Lily was terrified of Aunt Mary Tom when she was behind the wheel, as was everybody who valued their lives. Lily and my grandmother were putting up peas and Aunt Mary Tom stopped by at that inconvenient time.
When it was time for Lily to go home, Tornado Tom offered to take her.
Lily’s eyes got as big as saucers and her “ah-rahs” started. When, she got nervous she would preface every other word with “ah-rah.”
“Ah-rah, Miss Tom, ah-rah, I gets real ah-rah nervous ah-rah going through ah-rah town. I wishes you’d ah-rah let’s go around ah-rah on the ah-rah backstreets.”
Lily’s face was twisted in terror as she and Tornado Tom sped off, I’m sure, toward ah-rah downtown.
My granddaddy also owned the roads.
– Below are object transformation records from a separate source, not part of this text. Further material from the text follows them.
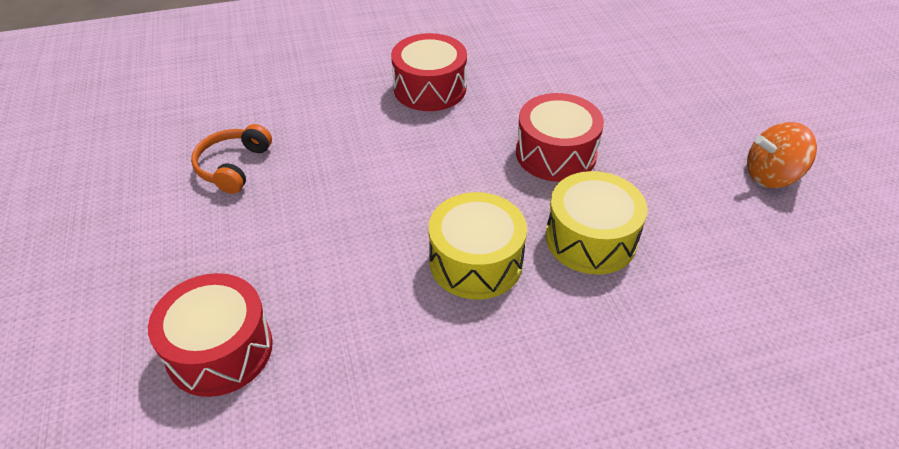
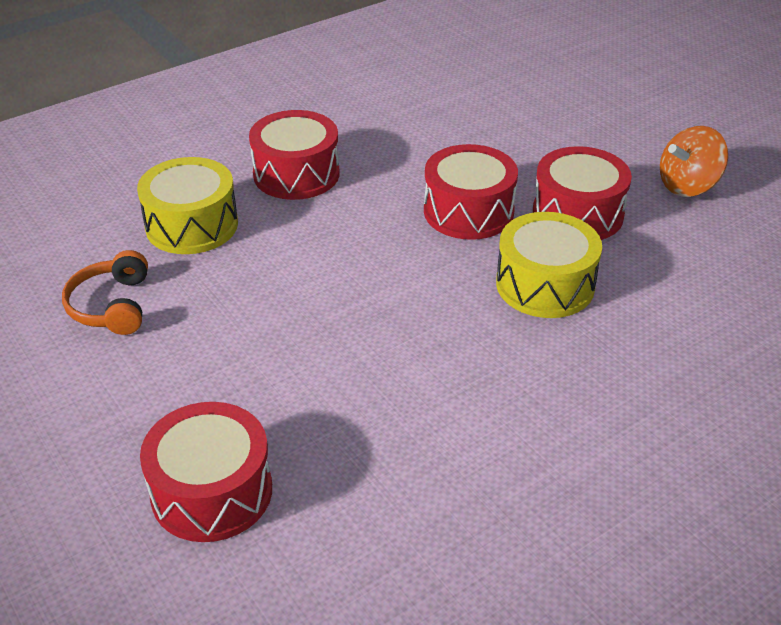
camera: 20 degrees left, 5 degrees down
yellow drum [429,192,527,299] -> yellow drum moved to [137,157,238,254]
none -> red drum [533,146,632,240]

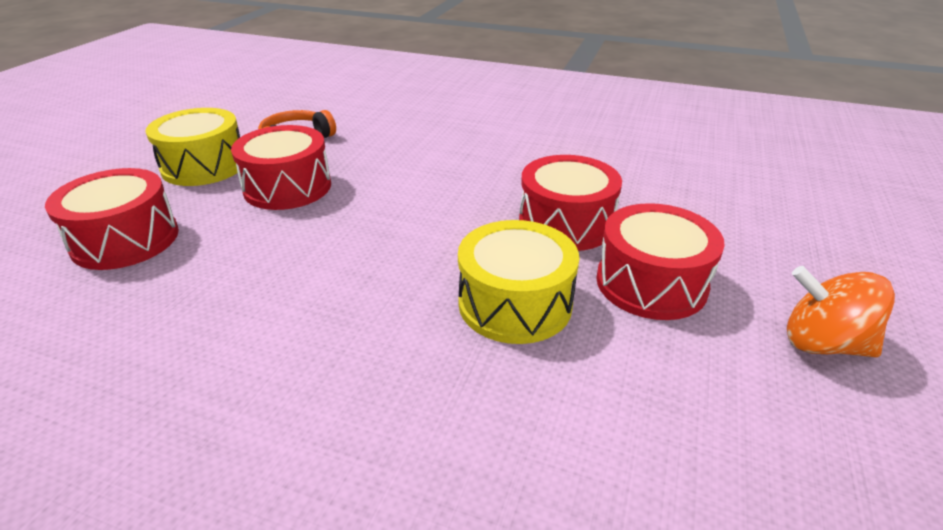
camera: 55 degrees right, 5 degrees down
yellow drum [137,157,238,254] -> yellow drum moved to [145,108,240,186]
red drum [249,110,339,200] -> red drum moved to [231,125,331,210]

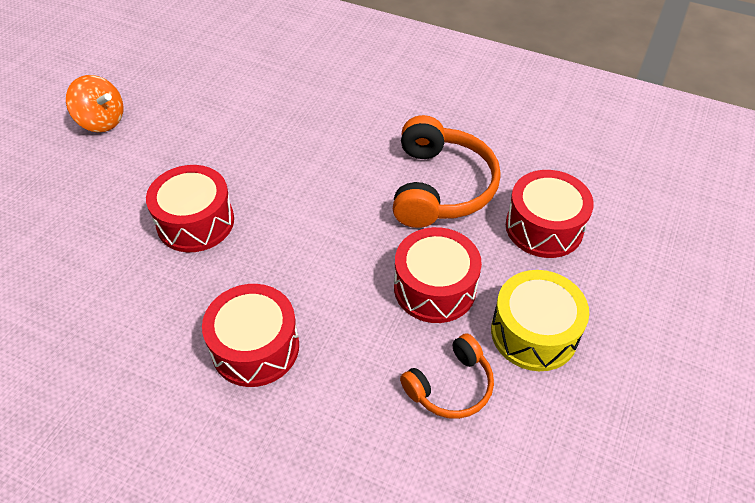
camera: 175 degrees left, 15 degrees up
yellow drum [458,220,579,344] -> none
red drum [596,203,725,320] -> red drum moved to [202,284,299,387]
none -> orange headphones [393,115,501,228]

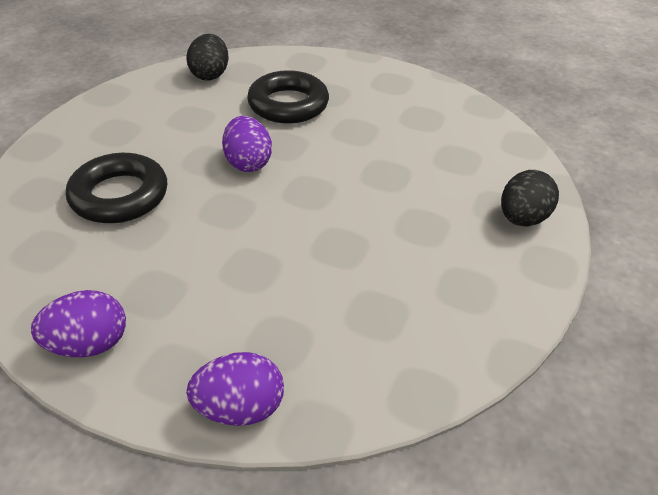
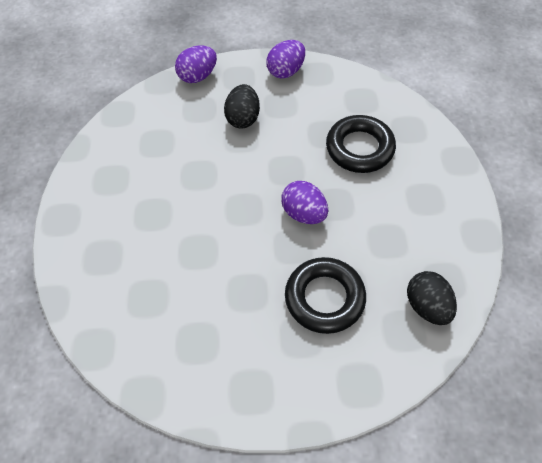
camera: 155 degrees right, 15 degrees up
black egg [501,170,559,226] -> black egg moved to [224,84,260,129]

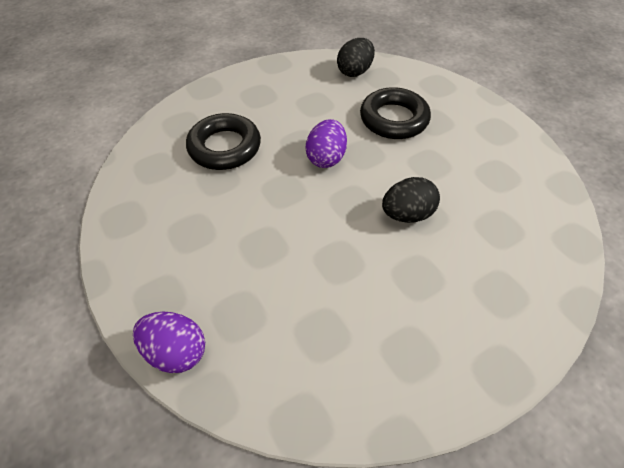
camera: 120 degrees left, 5 degrees down
black egg [224,84,260,129] -> black egg moved to [382,177,440,223]
purple egg [266,40,305,79] -> none

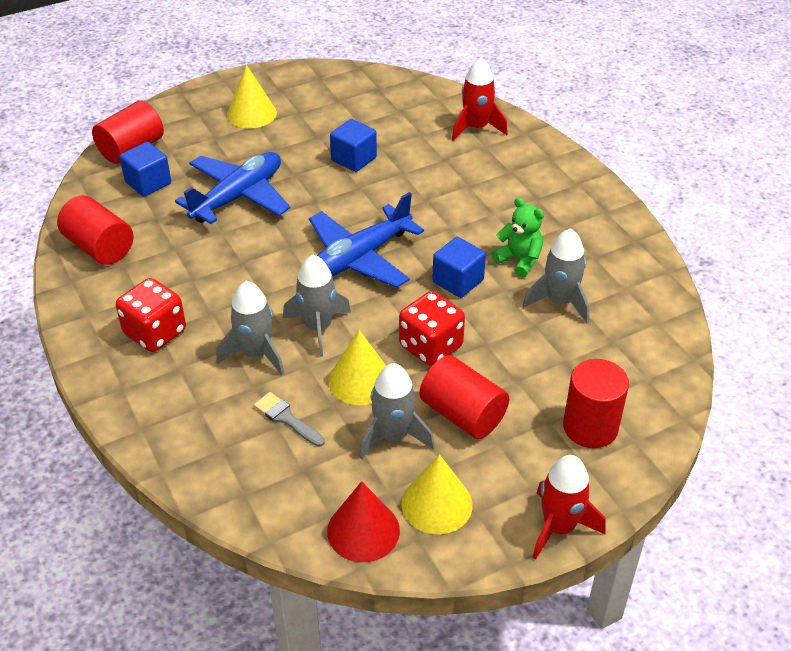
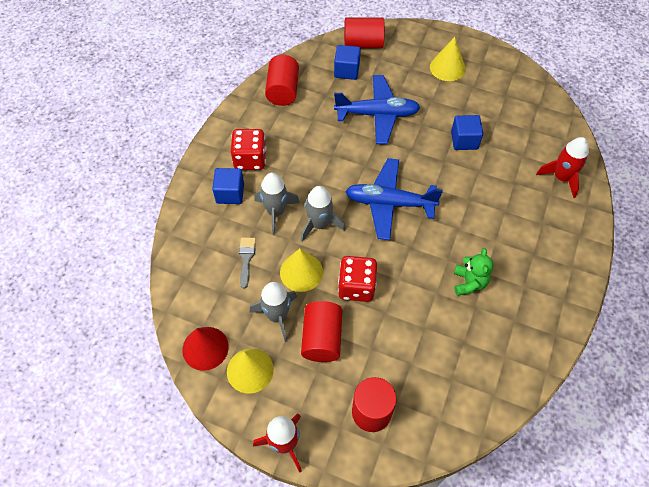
camera: 50 degrees right, 15 degrees up
blue cube [432,237,486,298] -> blue cube moved to [212,168,244,204]
grey rocket [522,228,589,323] -> none

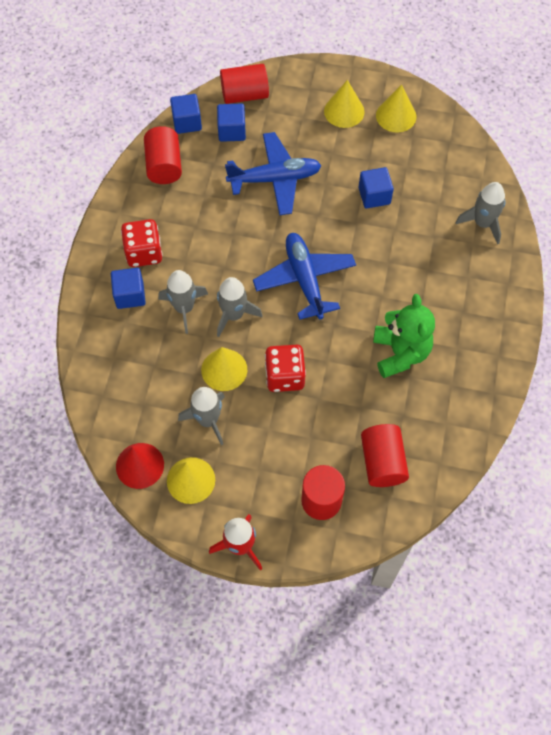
camera: 10 degrees left, 5 degrees up
grey brush [239,238,256,288] -> none
red cylinder [301,301,342,362] -> red cylinder moved to [361,424,409,487]
blue plane [345,158,443,240] -> blue plane turned 75 degrees clockwise [253,233,356,320]
green teddy bear [454,248,493,296] -> green teddy bear [373,294,435,378], size x1.58
red rocket [536,137,589,198] -> grey rocket [455,182,505,244]
none -> blue cube [170,94,202,134]
none -> yellow cone [376,85,416,132]

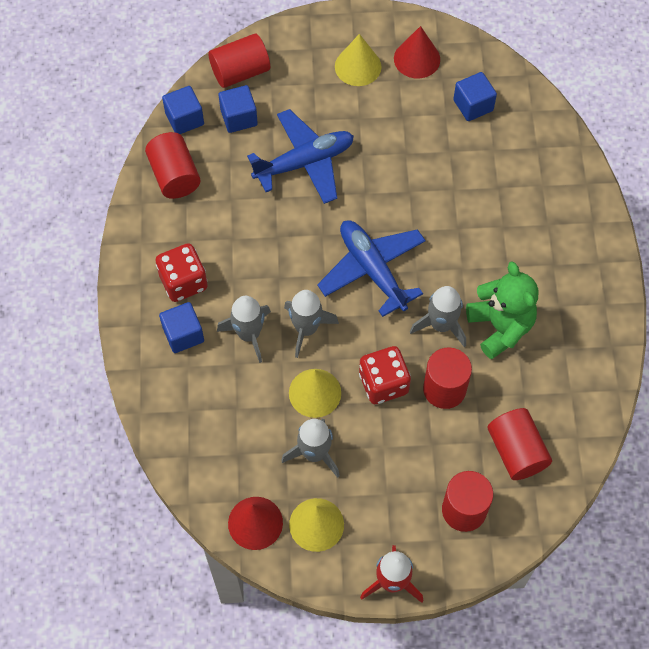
camera: 15 degrees left, 0 degrees up
blue cube [359,167,394,208] -> blue cube moved to [453,72,497,121]
yellow cone [376,85,416,132] -> red cone [394,26,440,78]
grey rocket [455,182,505,244] -> grey rocket moved to [410,286,466,347]
none -> red cylinder [423,348,472,409]

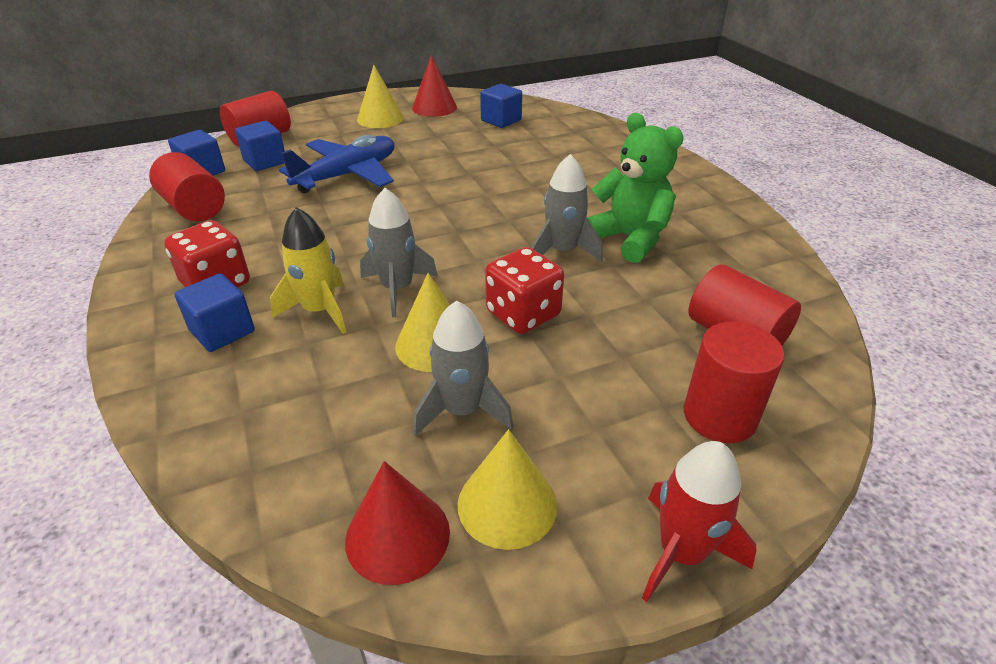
camera: 20 degrees left, 25 degrees down
grey rocket [217,296,271,363] -> yellow rocket [270,207,346,334]
blue plane [317,220,426,317] -> none
red cylinder [423,348,472,409] -> none

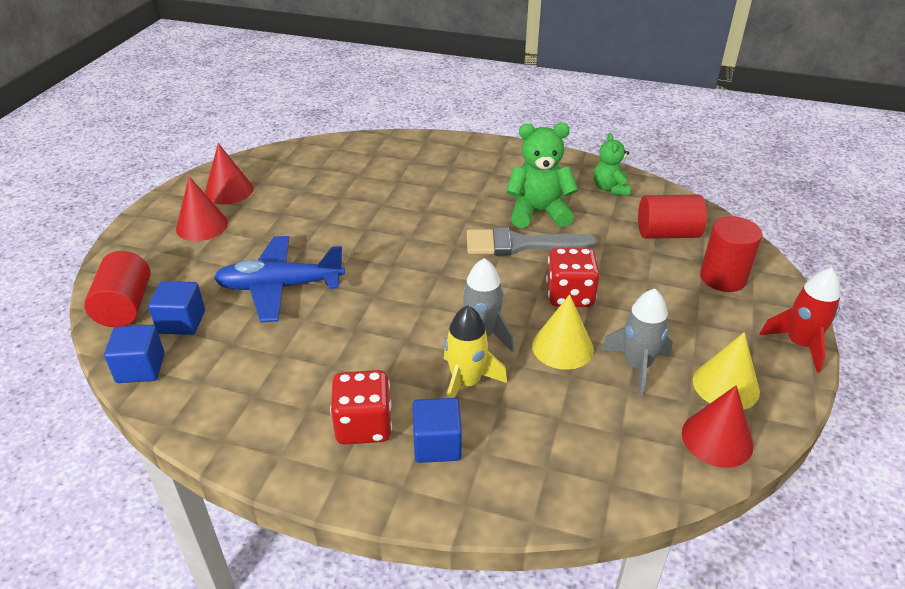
camera: 50 degrees left, 0 degrees up
red cylinder [149,152,225,221] -> none
blue plane [279,135,394,193] -> blue plane turned 90 degrees counterclockwise [214,236,345,323]
yellow cone [357,65,404,128] -> red cone [176,176,228,241]
blue cube [480,84,522,128] -> none
grey rocket [531,154,603,263] -> grey brush [467,227,597,255]
none -> green teddy bear [594,133,631,196]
Pop was hard of hearing so he couldn’t tell when his car was cranked until it started to vibrate. When it did, he jerked the car into reverse and came roaring out of the car shed like a bat out of Hades and continued his drive in the same fashion.
When folks saw “Mr. Grady” coming, they pulled off the road and gave it to him.
I’m a product of those folks and others like them.
Some time back, a friend and I had a meeting in downtown Montgomery. He directed me off the interstate but I balked and, instead, made a quick left — into three lanes of oncoming traffic and a deluge of blowing horns.
My friend sent up a pleading prayer, “Save us, Sweet Jesus!”
I was dodging cars like that frog in the video game. “What to do?”
“Pull on the ramp!”
I did. Onto the exit ramp.
Now, those Montgomery folks are real friendly. They blew their horns and waved at us with one finger.
A man, with bulging neck veins and an extremely red face, stopped his car so we could back off the exit ramp and get going the right way. He gave me that big-city wave.
I’d had enough of Montgomery and pledged to only go there on a “got to” basis.
Well, Thursday afternoon, I “had to” be back in Montgomery where there are more one-way streets than Carter has Little Liver Pills.
And, this is why folks shouldn’t be allowed to talk on cell phones when they drive.
Sis and I were minding our own business — going the wrong way on a one-way street — and this man, who was talking on his cell phone, didn’t even see us coming. Why, he could have hit us head-on.
Luckily, we were able to pull off onto a business exit. Then we went on our merry way but there wasn’t a one-way that was going our way.
So, we gave up and allowed my genes to take over.
We stopped the car right where we were and walked a country mile to our destination, crossing busy one-ways and two-ways as we went.
Now, I’m here to tell you, those folks in Montgomery will flat run you over.
But they are the wavingest folks I’ve ever seen.